Welche Eltern kennen das nicht? Dass das Plüschtier des Nachwuchses mitten im Raum liegt, ist das ein Ärgernis, aber etwas ganz anderes ist es, wenn die Legosteine zur gemeingefährlichen Trittfalle werden. Da wird ein Wörtchen mit dem Spross fällig! Dumm nur, wenn der Großvater sich auf dessen Seite schlägt und die Erziehung konterkariert … Wussten Sie, dass sich diese Szene so ähnlich auch im Star-Wars-Universum abgespielt hat? Dort ist Fauli allerdings kein Plüschfaultier, sondern ein Ewok, und der Großvater Darth Vader. Und dass das indische Bollywoodkino die Geschichte ebenfalls erzählt, nur getanzt natürlich? Nein? Nun, die Schauspieler, die dem Publikum dies nähergebracht haben, auch nicht. Das ist ja das Ulkige am Improvisationstheater.
Die studentische Impro-Gruppe (K)Impro von der Ruhr-Uni Bochum ist schon Stammgast auf der trailer-bühne und hat das Publikum von Bochum Total schon echt vermisst. Im Impro-Theater reagieren spontan die Akteure auf der Bühne auf Zurufe des Publikums bzw. der „Regisseurin“ oder lassen sich wie Marionetten bewegen, während sie versuchen, die Story zweier junger YouTube-Influencerinnen darzustellen. Gar nicht so einfach, wenn die Puppenspieler ganz andere Flausen im Kopf haben. Dicke Kudos gehen auf jeden an die Gruppe für den Körpereinsatz. Rückwärts und in Zeitlupe von bzw. zurück auf einen Stuhl zu fallen, das muss man erstmal können!
Seon Hee Lee und Frank Joschek waren für die Lyrik auf diesem Festival zuständig. In Natur- und Alltagsbildern – also sprachlichen –schilderten sie das koreanische Leben. Dies ist kein Reisebericht, kein Blick von außen, denn Seon Hee Lee ist Koreanerin. Das ist authentisch. Dass die Lesung entsprechend auch auf Koreanisch und in deutscher Übersetzung stattfand, steigerte die Echtheit. Wer sich darauf einließ, konnte eine Menge über ein fernes Land mitnehmen.
Vom Ruhrpott in den Indischen Ozean
Literarisch, aber, nun, profaner ging es mit Lieven Rother weiter. „Marshall In Love“ heißt sein Romandebut, und die Profanität bezieht sich nicht auf seine Sprache.

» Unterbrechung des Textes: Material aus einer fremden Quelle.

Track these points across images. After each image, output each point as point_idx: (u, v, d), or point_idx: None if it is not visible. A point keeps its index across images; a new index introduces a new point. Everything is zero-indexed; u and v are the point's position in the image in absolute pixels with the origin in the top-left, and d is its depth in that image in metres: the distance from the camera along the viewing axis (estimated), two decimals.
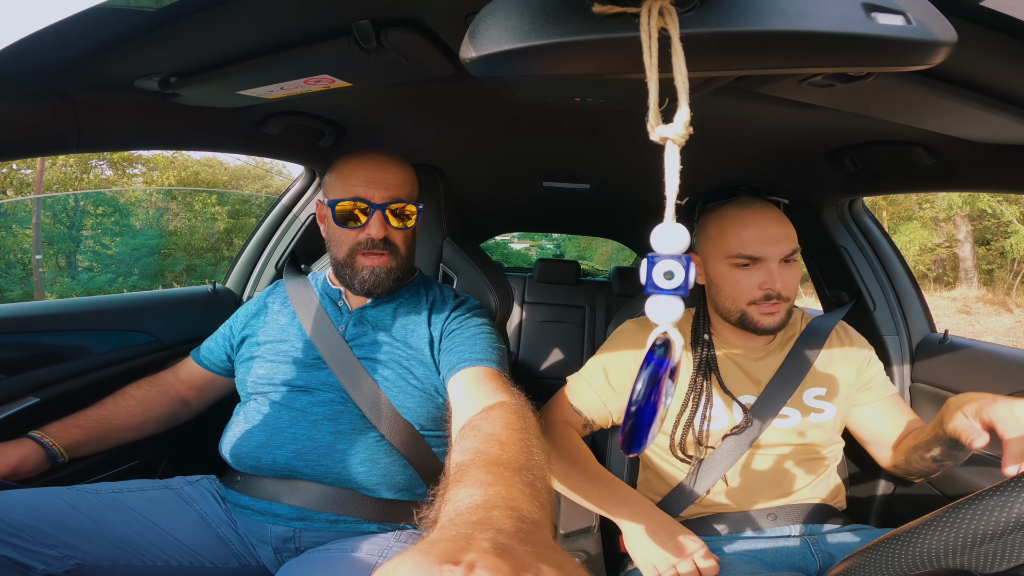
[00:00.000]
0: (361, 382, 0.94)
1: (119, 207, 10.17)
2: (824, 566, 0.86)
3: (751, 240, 0.91)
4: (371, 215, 0.93)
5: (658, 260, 0.39)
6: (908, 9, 0.38)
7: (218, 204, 11.33)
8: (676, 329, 0.40)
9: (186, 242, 10.47)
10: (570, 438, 1.00)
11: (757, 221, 0.92)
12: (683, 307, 0.39)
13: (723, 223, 0.94)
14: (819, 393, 0.98)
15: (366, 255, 0.95)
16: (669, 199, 0.38)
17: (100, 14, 0.54)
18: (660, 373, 0.40)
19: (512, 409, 0.70)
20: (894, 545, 0.52)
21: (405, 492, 0.93)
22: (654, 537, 0.84)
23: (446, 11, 0.60)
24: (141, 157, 12.92)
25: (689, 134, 0.37)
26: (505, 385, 0.83)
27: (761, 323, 0.92)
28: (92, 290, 8.64)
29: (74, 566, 0.75)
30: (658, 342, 0.40)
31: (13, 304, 1.13)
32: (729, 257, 0.92)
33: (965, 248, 11.61)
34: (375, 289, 0.96)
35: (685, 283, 0.38)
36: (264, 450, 0.91)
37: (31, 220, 8.70)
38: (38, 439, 0.91)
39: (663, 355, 0.40)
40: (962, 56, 0.47)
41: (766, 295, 0.91)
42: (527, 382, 1.28)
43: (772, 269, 0.90)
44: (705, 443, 0.95)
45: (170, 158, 13.05)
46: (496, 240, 14.55)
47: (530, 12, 0.39)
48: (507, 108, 1.05)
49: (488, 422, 0.65)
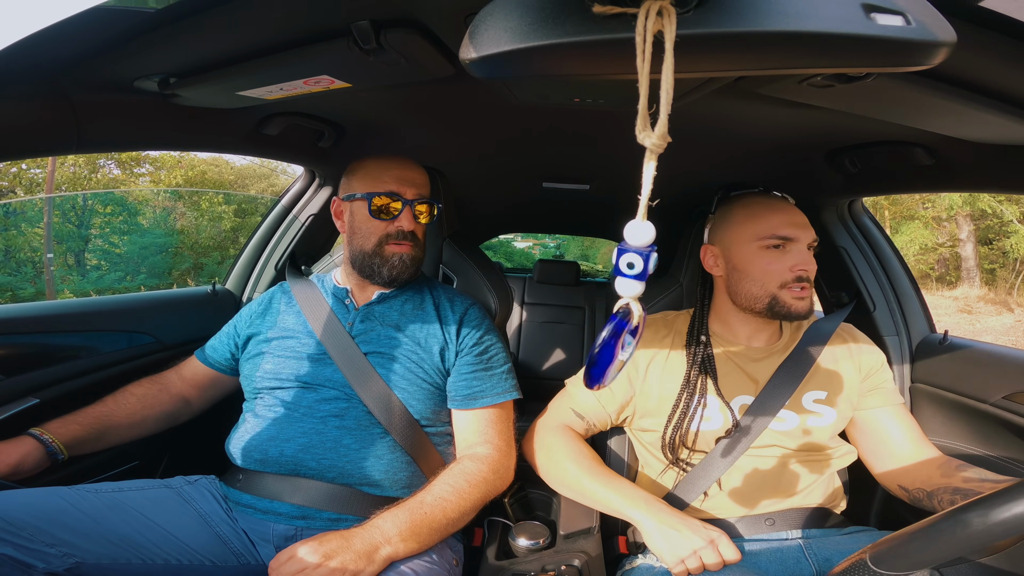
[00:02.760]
0: (367, 378, 0.95)
1: (127, 206, 10.40)
2: (820, 570, 0.86)
3: (782, 223, 0.93)
4: (403, 209, 1.00)
5: (625, 252, 0.45)
6: (908, 9, 0.38)
7: (225, 203, 11.53)
8: (636, 302, 0.49)
9: (193, 241, 10.63)
10: (573, 441, 1.00)
11: (785, 207, 0.96)
12: (642, 287, 0.47)
13: (752, 209, 0.96)
14: (819, 397, 0.96)
15: (395, 244, 1.01)
16: (643, 198, 0.42)
17: (100, 14, 0.54)
18: (618, 329, 0.50)
19: (470, 469, 0.91)
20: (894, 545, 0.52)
21: (407, 489, 0.94)
22: (675, 529, 0.83)
23: (446, 12, 0.60)
24: (149, 157, 13.15)
25: (667, 143, 0.39)
26: (498, 427, 0.99)
27: (794, 307, 0.92)
28: (102, 289, 8.78)
29: (74, 564, 0.75)
30: (621, 309, 0.50)
31: (13, 304, 1.13)
32: (761, 239, 0.93)
33: (967, 248, 11.67)
34: (401, 275, 1.02)
35: (644, 272, 0.45)
36: (272, 443, 0.92)
37: (41, 219, 8.84)
38: (38, 436, 0.91)
39: (623, 317, 0.49)
40: (962, 56, 0.47)
41: (797, 277, 0.92)
42: (527, 383, 1.28)
43: (803, 251, 0.92)
44: (695, 445, 0.95)
45: (177, 158, 13.29)
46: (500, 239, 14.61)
47: (530, 13, 0.39)
48: (507, 109, 1.05)
49: (445, 478, 0.89)
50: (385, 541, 0.78)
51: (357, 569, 0.74)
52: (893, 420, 0.99)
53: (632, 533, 1.01)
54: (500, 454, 0.96)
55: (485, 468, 0.92)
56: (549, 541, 0.95)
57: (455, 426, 1.01)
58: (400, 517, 0.81)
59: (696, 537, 0.81)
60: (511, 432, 1.02)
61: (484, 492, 0.91)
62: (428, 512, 0.83)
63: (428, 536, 0.82)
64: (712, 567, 0.80)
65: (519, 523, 0.99)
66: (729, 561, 0.80)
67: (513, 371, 1.06)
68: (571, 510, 0.99)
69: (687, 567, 0.80)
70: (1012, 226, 10.99)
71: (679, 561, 0.80)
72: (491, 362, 1.02)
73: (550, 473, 1.00)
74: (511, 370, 1.05)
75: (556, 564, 0.86)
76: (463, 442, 0.99)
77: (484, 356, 1.02)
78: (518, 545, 0.94)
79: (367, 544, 0.77)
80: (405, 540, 0.79)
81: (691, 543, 0.81)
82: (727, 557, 0.80)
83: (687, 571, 0.80)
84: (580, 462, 0.96)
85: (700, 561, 0.80)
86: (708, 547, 0.80)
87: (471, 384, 0.99)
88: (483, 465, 0.92)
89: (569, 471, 0.96)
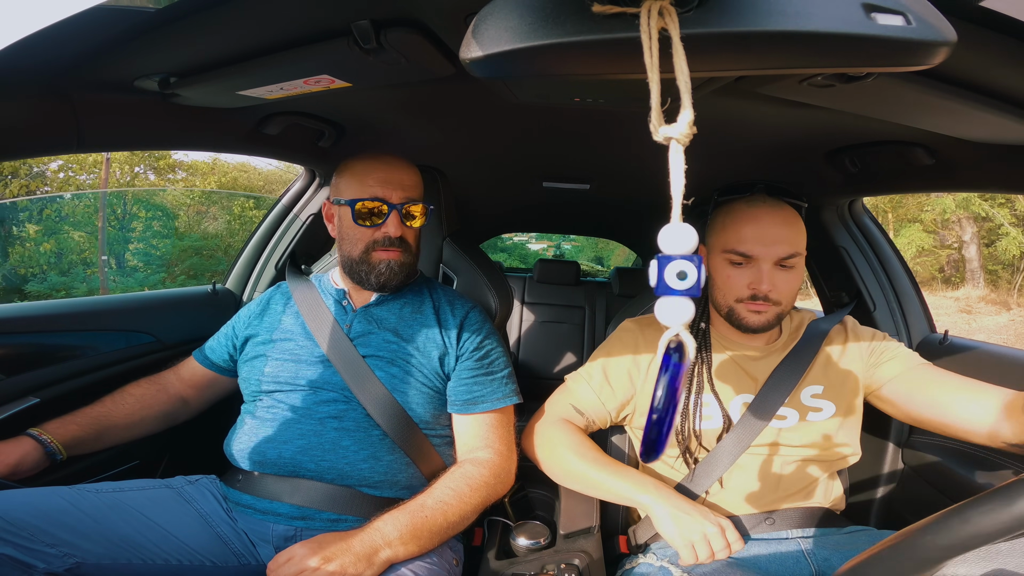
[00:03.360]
0: (366, 380, 0.95)
1: (166, 211, 11.13)
2: (819, 569, 0.86)
3: (748, 238, 0.91)
4: (388, 214, 0.96)
5: (670, 261, 0.38)
6: (908, 9, 0.38)
7: (255, 208, 12.06)
8: (688, 331, 0.39)
9: (227, 244, 11.13)
10: (575, 434, 1.00)
11: (761, 220, 0.91)
12: (694, 308, 0.38)
13: (728, 218, 0.95)
14: (816, 391, 0.96)
15: (383, 251, 0.98)
16: (676, 199, 0.38)
17: (100, 14, 0.54)
18: (678, 378, 0.40)
19: (471, 473, 0.91)
20: (899, 547, 0.52)
21: (406, 490, 0.93)
22: (686, 513, 0.85)
23: (446, 11, 0.60)
24: (183, 164, 14.06)
25: (693, 133, 0.37)
26: (499, 431, 0.99)
27: (747, 320, 0.93)
28: (150, 287, 9.31)
29: (74, 564, 0.75)
30: (672, 345, 0.39)
31: (13, 304, 1.13)
32: (725, 252, 0.94)
33: (971, 249, 11.80)
34: (390, 282, 0.99)
35: (697, 283, 0.37)
36: (270, 445, 0.92)
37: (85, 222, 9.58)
38: (36, 436, 0.91)
39: (679, 359, 0.39)
40: (962, 56, 0.47)
41: (752, 295, 0.91)
42: (527, 382, 1.29)
43: (763, 270, 0.90)
44: (699, 443, 0.94)
45: (210, 164, 14.20)
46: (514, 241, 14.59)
47: (530, 12, 0.39)
48: (507, 108, 1.05)
49: (446, 481, 0.89)
50: (385, 544, 0.78)
51: (356, 572, 0.74)
52: (926, 375, 0.93)
53: (632, 533, 1.01)
54: (501, 458, 0.96)
55: (487, 472, 0.92)
56: (549, 541, 0.95)
57: (456, 430, 1.01)
58: (400, 520, 0.81)
59: (706, 522, 0.84)
60: (512, 436, 1.02)
61: (485, 496, 0.91)
62: (429, 515, 0.83)
63: (428, 539, 0.82)
64: (719, 553, 0.82)
65: (519, 523, 0.99)
66: (735, 547, 0.83)
67: (514, 375, 1.05)
68: (571, 509, 0.99)
69: (696, 551, 0.82)
70: (1003, 229, 11.29)
71: (688, 544, 0.83)
72: (492, 367, 1.01)
73: (554, 466, 1.00)
74: (511, 374, 1.04)
75: (556, 564, 0.86)
76: (464, 446, 0.99)
77: (485, 361, 1.01)
78: (518, 545, 0.94)
79: (367, 546, 0.77)
80: (405, 543, 0.79)
81: (701, 527, 0.83)
82: (733, 544, 0.83)
83: (696, 555, 0.82)
84: (585, 454, 0.96)
85: (709, 545, 0.82)
86: (717, 532, 0.83)
87: (471, 389, 0.99)
88: (484, 469, 0.92)
89: (575, 463, 0.96)
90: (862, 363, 0.99)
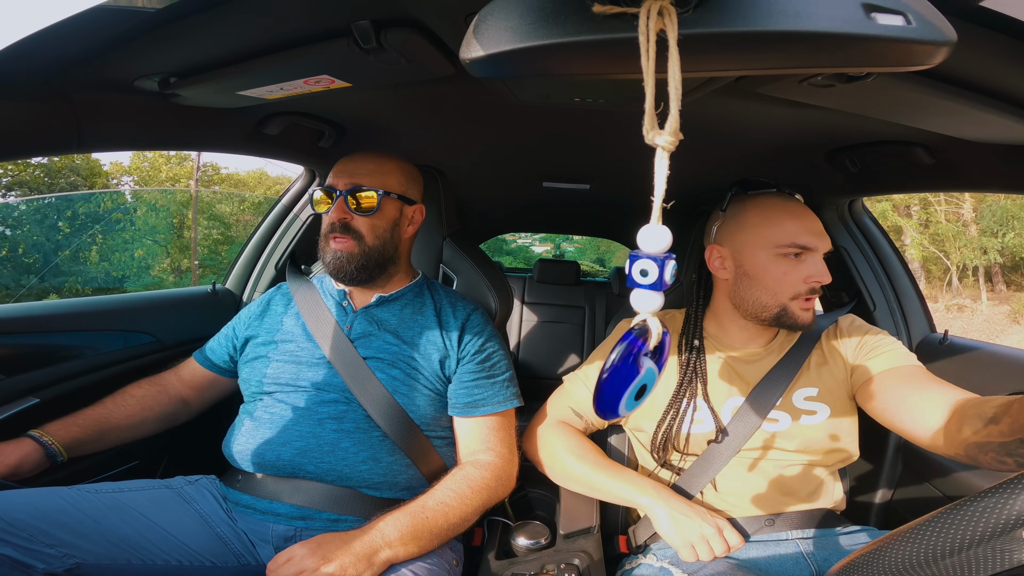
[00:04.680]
0: (366, 381, 0.94)
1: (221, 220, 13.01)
2: (819, 570, 0.86)
3: (802, 231, 0.88)
4: (335, 201, 0.97)
5: (637, 259, 0.42)
6: (908, 9, 0.38)
7: None
8: (655, 318, 0.44)
9: None
10: (575, 437, 1.00)
11: (803, 213, 0.91)
12: (661, 300, 0.43)
13: (768, 212, 0.91)
14: (810, 394, 0.94)
15: (334, 239, 0.98)
16: (656, 201, 0.40)
17: (100, 14, 0.54)
18: (632, 350, 0.46)
19: (473, 475, 0.91)
20: (893, 546, 0.52)
21: (407, 491, 0.93)
22: (685, 515, 0.86)
23: (446, 11, 0.60)
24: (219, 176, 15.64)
25: (679, 140, 0.38)
26: (500, 434, 0.98)
27: (800, 319, 0.90)
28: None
29: (74, 565, 0.75)
30: (636, 327, 0.45)
31: (13, 304, 1.13)
32: (778, 246, 0.89)
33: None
34: (339, 271, 0.99)
35: (660, 280, 0.41)
36: (269, 447, 0.92)
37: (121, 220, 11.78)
38: (37, 438, 0.91)
39: (638, 336, 0.45)
40: (962, 56, 0.47)
41: (811, 289, 0.89)
42: (527, 382, 1.28)
43: (820, 262, 0.89)
44: (686, 448, 0.94)
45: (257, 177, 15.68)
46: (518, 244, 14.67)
47: (530, 12, 0.39)
48: (507, 108, 1.04)
49: (447, 483, 0.89)
50: (385, 544, 0.78)
51: (356, 572, 0.74)
52: (909, 376, 0.86)
53: (632, 533, 1.01)
54: (503, 461, 0.96)
55: (488, 475, 0.92)
56: (549, 541, 0.95)
57: (457, 433, 1.00)
58: (401, 521, 0.81)
59: (704, 523, 0.85)
60: (513, 438, 1.02)
61: (486, 498, 0.91)
62: (430, 516, 0.83)
63: (429, 540, 0.82)
64: (718, 553, 0.83)
65: (519, 523, 0.99)
66: (733, 547, 0.84)
67: (515, 378, 1.05)
68: (571, 510, 0.99)
69: (695, 551, 0.83)
70: (911, 236, 14.55)
71: (688, 545, 0.84)
72: (493, 370, 1.01)
73: (555, 469, 1.00)
74: (513, 377, 1.04)
75: (556, 564, 0.86)
76: (465, 449, 0.98)
77: (486, 364, 1.01)
78: (518, 545, 0.94)
79: (367, 547, 0.76)
80: (405, 544, 0.79)
81: (700, 528, 0.84)
82: (732, 544, 0.84)
83: (695, 555, 0.83)
84: (585, 456, 0.96)
85: (708, 546, 0.83)
86: (715, 533, 0.84)
87: (472, 392, 0.98)
88: (486, 472, 0.93)
89: (575, 466, 0.96)
90: (852, 359, 0.95)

Die ist klar und direkt, wie es eben im Ruhrgebiet so ist, wo der Krimi spielt. Umso unverblümter sind dann die Eindrücke aus dem Knastleben …
Ebenfalls im Ruhrgebiet spielt Pia Lüddeckes dritter Roman „In Dreams“. Wie bei der Autorin aber üblich, ist der Pott hier nicht klar und direkt, sondern irgendwie verzerrt, die Grenzen zwischen Traum und Wirklichkeit verschwimmen. Die Kostprobe am heutigen Tag vermag bloß einen ersten Einblick in die Geheimnisse rund um dubiose Wohnheime und zwielichtige Gestalten am Rhein-Herne-Kanal zu vermitteln … Die Autorin wird kongenial begleitet von Ernest, der sie mit Geräuschen vom Band, der Performance bestimmter Rollen z. B. in österreichischem Akzent sowie virtuos an der Gitarre begleitet. So sind die Shows von Pia und Ernest keine bloßen Lesungen, sondern Live-Hörspiele und Prog-Rock-Konzerte in einem.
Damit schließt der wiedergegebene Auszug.